Unità e pace dal Battesimo al Giordano. Giovanni MARCO

Nel nostro rito (che in Terra Santa è chiamato: “latino”) abbiamo già celebrato da una decina di giorni la festa del Battesimo di Gesù al fiume Giordano recandoci in pellegrinaggio sulle sue sponde occidentali nei pressi di Gerico, insieme a poco meno di un migliaio di fedeli locali. Alcuni giorni fa si è festeggiato anche sull’altra riva, in Giordania, dove già da 22 anni le chiese cattoliche di diversi riti si riuniscono per celebrare insieme.

Causa la differenza di calendario il 19 gennaio – proprio in mezzo alla settimana di preghiera per l’unità dei cristiani – la chiesa greco-ortodossa festeggia la solennità dell’Epifania. Per quest’ultima l’Epifania o Teofania non ha al centro l’episodio evangelico dei Magi, ma, appunto, il Battesimo del Signore con la «grande benedizione delle acque». Infatti la festa è chiamata in arabo “al-Maghtas” che significa immersione.

È naturale che in questi giorni sgorghino dal cuore le parole di Paolo alla comunità di Efeso (4,4-6) facendone una invocazione all’unità delle diverse confessioni cristiane:

Un solo corpo, un solo spirito, come una sola è la speranza alla quale siete stati chiamati, quella della vostra vocazione; un solo Signore, una sola fede, un solo battesimo. Un solo Dio Padre di tutti, che è al di sopra di tutti, agisce per mezzo di tutti ed è presente in tutti.

La zona dove si ricorda il battesimo di Gesù, con i numerosi edifici di culto delle diverse chiese su entrambi i lati del fiume che la fanno apparire come una “valle santa” e semidesertica, non ispira solo la preghiera per l’unità nell’unico battesimo, ma anche la richiesta della pace. L’intera area è rimasta infatti a lungo tempo abbandonata a causa della guerra del 1967, che la trasformò in un enorme campo minato. Essa si trova in territorio palestinese (classificato come area “C” sotto il controllo di Israele) e fu resa poi in parte accessibile ai pellegrini dal 2011.
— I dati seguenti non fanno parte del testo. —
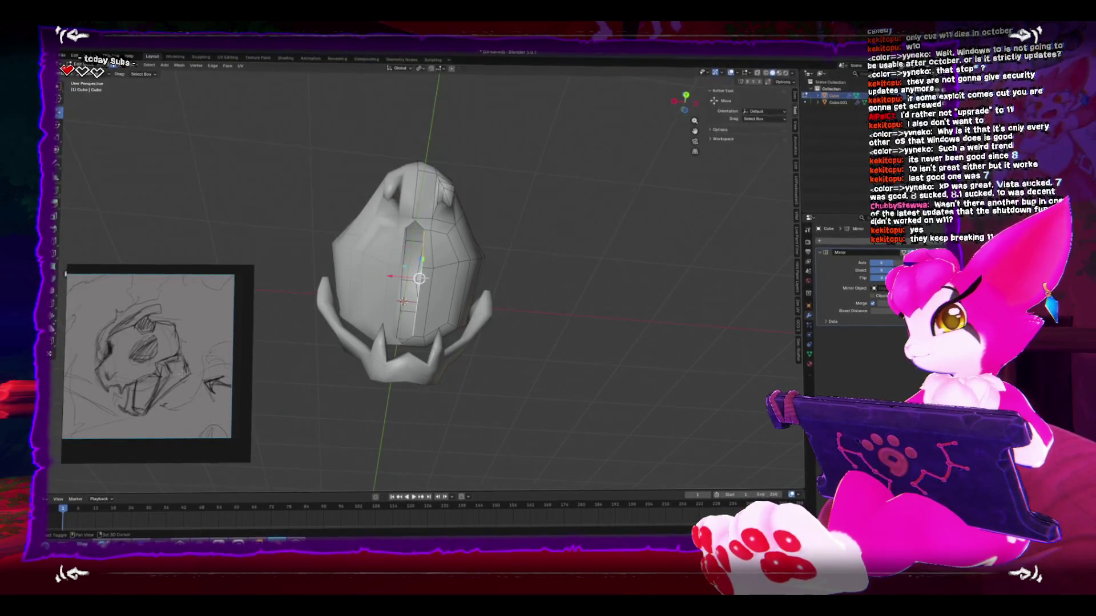
left_click(421, 252)
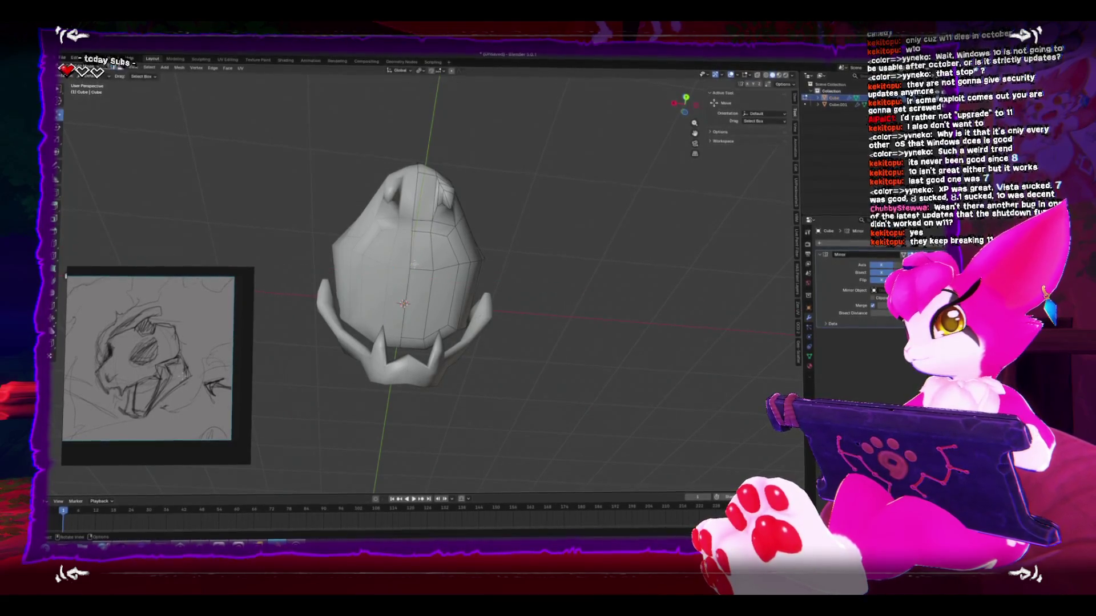
key("e")
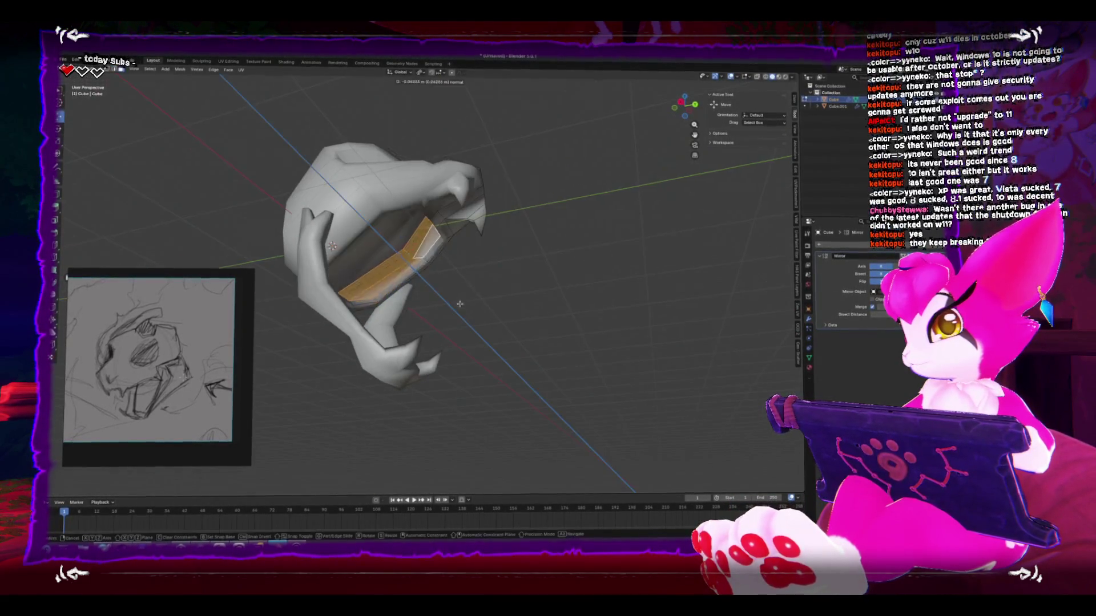
left_click(438, 283)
Solo a fine 2020 però è terminato lo sminamento e la bonifica del territorio e dunque la possibilità di celebrare l’Eucaristia con il popolo di Dio quest’anno nella piccola cappella “latina” dedicata ovviamente a San Giovanni Battista, appena restaurata.

Vogliamo condividere uno stralcio dell’omelia del Custode di Terra Santa, Francesco Patton nell’Eucaristia:

Lo scorso anno abbiamo potuto celebrare di nuovo la Santa Messa in questo luogo a distanza di 54 anni dall’ultima celebrazione. Per 54 anni non avevamo potuto celebrare qui perché questo era diventato un campo minato. Lo scorso anno eravamo un piccolo gruppo, a causa della pandemia, appena una trentina di persone. Quest’anno siamo di nuovo riuniti numerosi, come popolo di Dio come Chiesa, a celebrare il battesimo di Gesù qui nel nostro santuario dedicato al battesimo di Gesù. Siamo nel 55esimo anno, più di un giubileo biblico! Al termine di questa celebrazione Eucaristica, sul registro delle Messe, potremo scrivere la data di oggi, 9 gennaio 2022, e annotare che il popolo di Dio è tornato qui a celebrare solennemente. E potremo testimoniare che la colomba dello Spirito Santo, simbolo della pace che viene da Dio, è discesa ancora su quello che per tanti anni era stato un campo di guerra, un campo minato, e lo ha trasformato in un campo di pace, di adorazione e di preghiera […].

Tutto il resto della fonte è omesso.